Pacze, I'm glad my transcribing/shaping could be of help.

Harry, what I really want to see is (more?) dialogue with Iranian cinephiles, I think it'd be great if people from that country or its diaspora could fill us in on the histories & trends of their cinema as they see them.

Noel, thanks for the recommendations.

Albert, thanks--I think I've flipped through that book before, I suppose I'll have to give it a less cursory examination now ...

HarryTuttle said...

Great idea Zach! Especially in these dangerous times of an imminent conflict with Iran (British prisoners)... it's urgent to maintain good diplomatic relationship with the Iranian people (if not their government), through cinema. The government of Ahmadinejad maybe doesn't favor the projections inside Iran though...

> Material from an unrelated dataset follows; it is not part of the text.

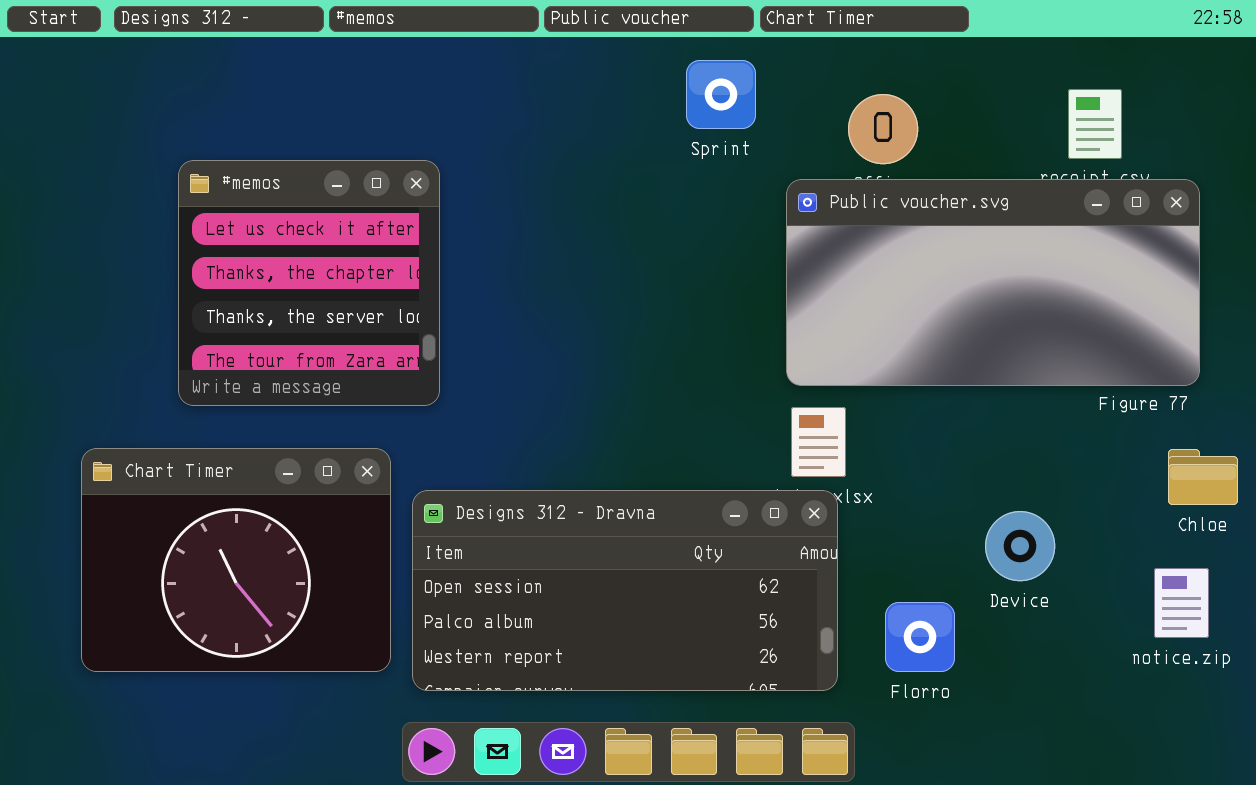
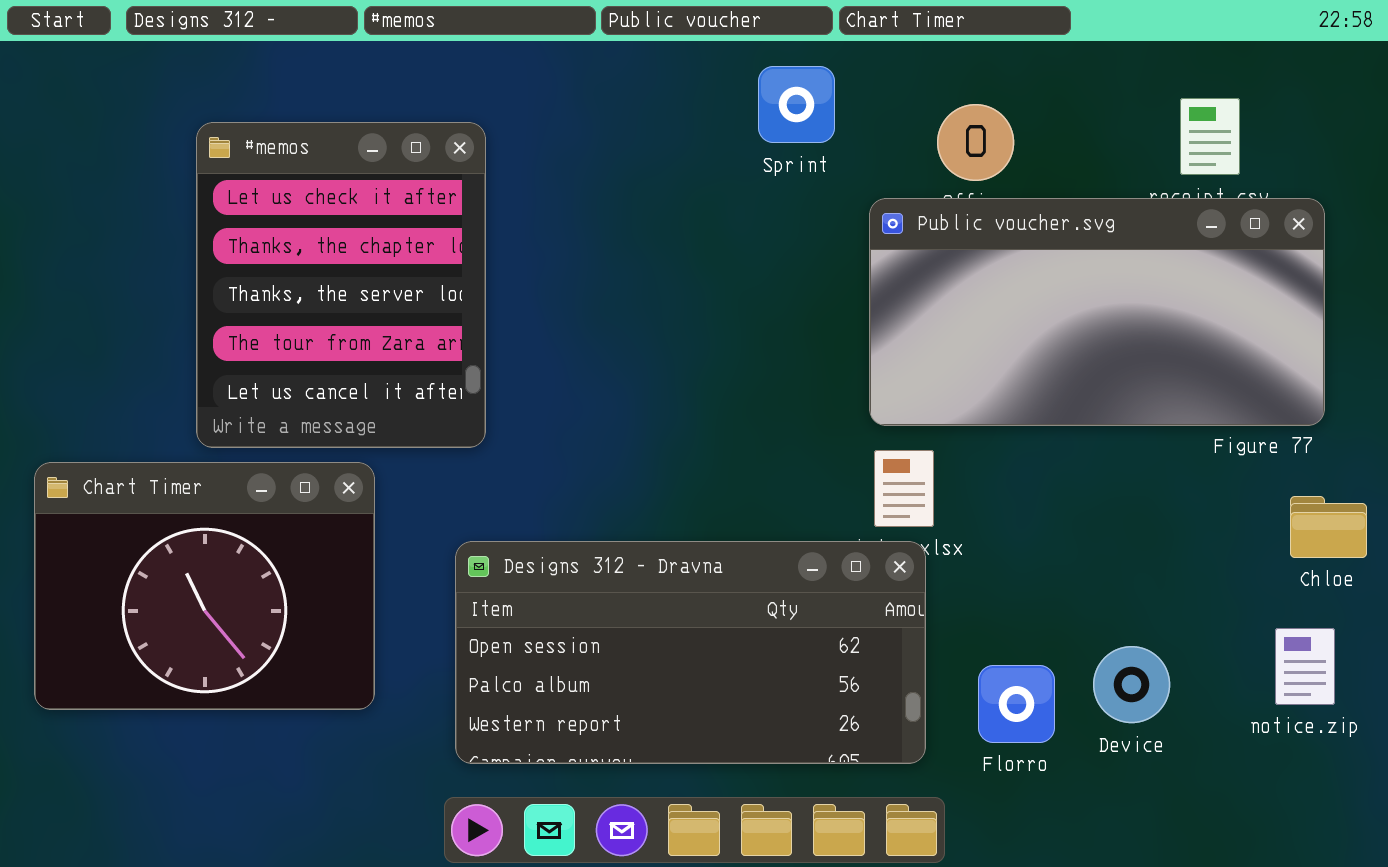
#memos: [178,160,440,406] -> [196,122,486,448], resized
Chart Timer: [81,448,391,672] -> [34,462,375,710], moved
Device: [985,511,1055,581] -> [1093,646,1170,723], moved

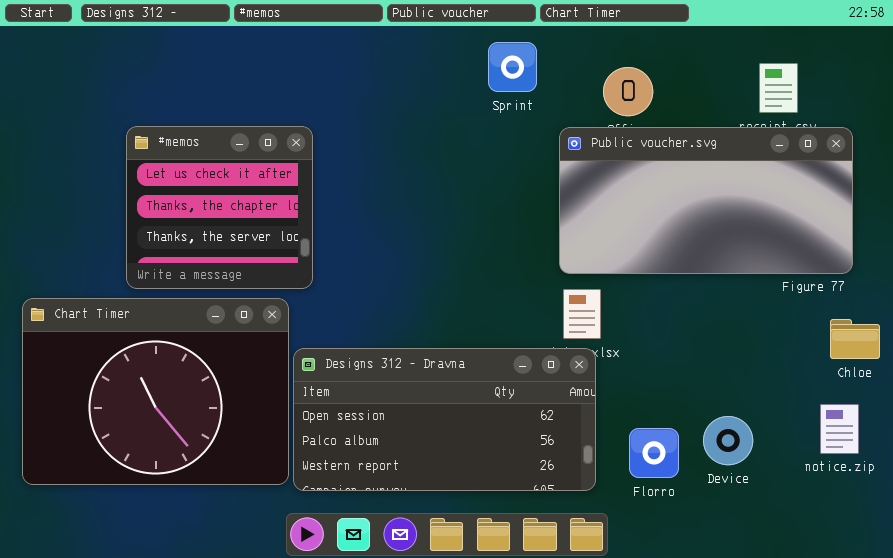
#memos: [196,122,486,448] -> [126,126,313,289], resized
Chart Timer: [34,462,375,710] -> [22,298,289,485], resized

Where are the Iranian cinephiles? Anybody speaks Iranian here to scout for English-friendly Iranian cinéphiles? How could we make contact?


Here is a French site and an article in Le Monde Diplomatiqe

Jo Custer said...

Good question, Harry.

I wonder where the Iranian cinephiles are myself, but I never see that country's flag on statcounter.

United Arab Emirates and I think Kuwait once, but that has been about it...

ZC said...

FWIW, Blogs by Iranians (in English), including a (mostly H'wood) film blog, Eyes Wide Shut.

HarryTuttle said...

Good finding Zach! With this entry point, maybe we can track down more hardcore cinephiles by visiting the blogrolls or inquiring on their comments.

Dan Sallitt said...

Kimiavi's The Mongols is screening at Anthology on Sunday, April 19, 2009 at 4 pm.

Melissa said...

Really useful material, lots of thanks for your post.